Film producers should resist glorifying his life.

Jack Kevorkian's dream has come true: He will get his much-longed-for treatment on the silver screen.

The flamboyant doctor says he assisted more than 130 people in dying between 1990 and 1998. Aside from this long record of killing, he is also known as the inventor of the "Thanatron," the world's first assisted-suicide machine, and a part-time painter of macabre works involving rotting skulls.

Barry Levinson - the director who brought you the widely praised television series Homicide: Life on the Street and such movies as Diner, Avalon, Rain Man, and Good Morning Vietnam - has reportedly recruited Al Pacino (yes, Al Pacino!) to star in a forthcoming movie about Kevorkian. The flick ought to be titled Homicide: Death in a Van at the Hands of a Nut. Whatever it is called, it will be a test of Hollywood's weakness for a certain kind of narrative.

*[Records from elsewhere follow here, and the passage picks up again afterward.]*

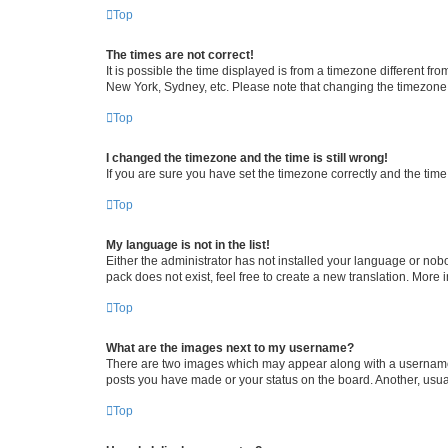
Top
The times are not correct!
It is possible the time displayed is from a timezone different fr
New York, Sydney, etc. Please note that changing the timezone, l
Top
I changed the timezone and the time is still wrong!
If you are sure you have set the timezone correctly and the time i
Top
My language is not in the list!
Either the administrator has not installed your language or nob
pack does not exist, feel free to create a new translation. More
Top
What are the images next to my username?
There are two images which may appear along with a username w
posts you have made or your status on the board. Another, usual
Top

Kevorkian always presented himself as the underdog hard at work for the little people - the helpless and the hopeless. His admirers bought this line of blarney. And Hollywood loves that kind of story.

It is a good story, but it is not true.

Kevorkian was always about Jack as much as he was about the strangers he briefly met and dispatched. When I asked him once if he were aware that one of his victims had a long history of severe depression and had spent many years in a psychiatric hospital, he snorted and replied, "How am I supposed to know all the details of her life?"

Far be it from the doctor to cloud his assessment of a person's request to die with the details of the person's life.

There is a huge probability that Levinson and Pacino won't be able to resist the story of a principled doctor bucking the establishment to help the dying fulfill their wishes to leave this Earth, and that Kevorkian will find himself beatified on film. That would be most unfortunate.

Despite his skill in administering potassium chloride to the fearful, disabled, lonely, and inadequately treated, Kevorkian was a poor choice to lead the movement to legalize assisted suicide.

His personality and ego kept getting in the way of his heartfelt desire to offer assisted suicide to absolutely anyone who requested it - terminally ill or not, mentally impaired or not. His lack of knowledge about those he assisted in dying or killed outright wound up setting back the legalization of assisted suicide many years. Those who opposed assisted suicide had only to point to what Kevorkian was up to in his van or motel rooms, and the debate was over.

When Oregon and, later, Washington state finally did legalize assisted suicide, they looked closely at what Kevorkian had done. Then they made every effort to ensure that their requirements for legal assisted suicide - diagnoses of terminal illness by two doctors, mandatory waiting periods, competency evaluations, and reports to the police - bore absolutely no resemblance to Kevorkian's 24-hour, meet-greet-and-annihilate service.

Levinson is no slouch when it comes to making movies. And Al Pacino is certainly experienced in portraying killers, having turned Michael Corleone into an American icon. Maybe they can avoid the temptation to canonize Jack. But I wouldn't bet on it.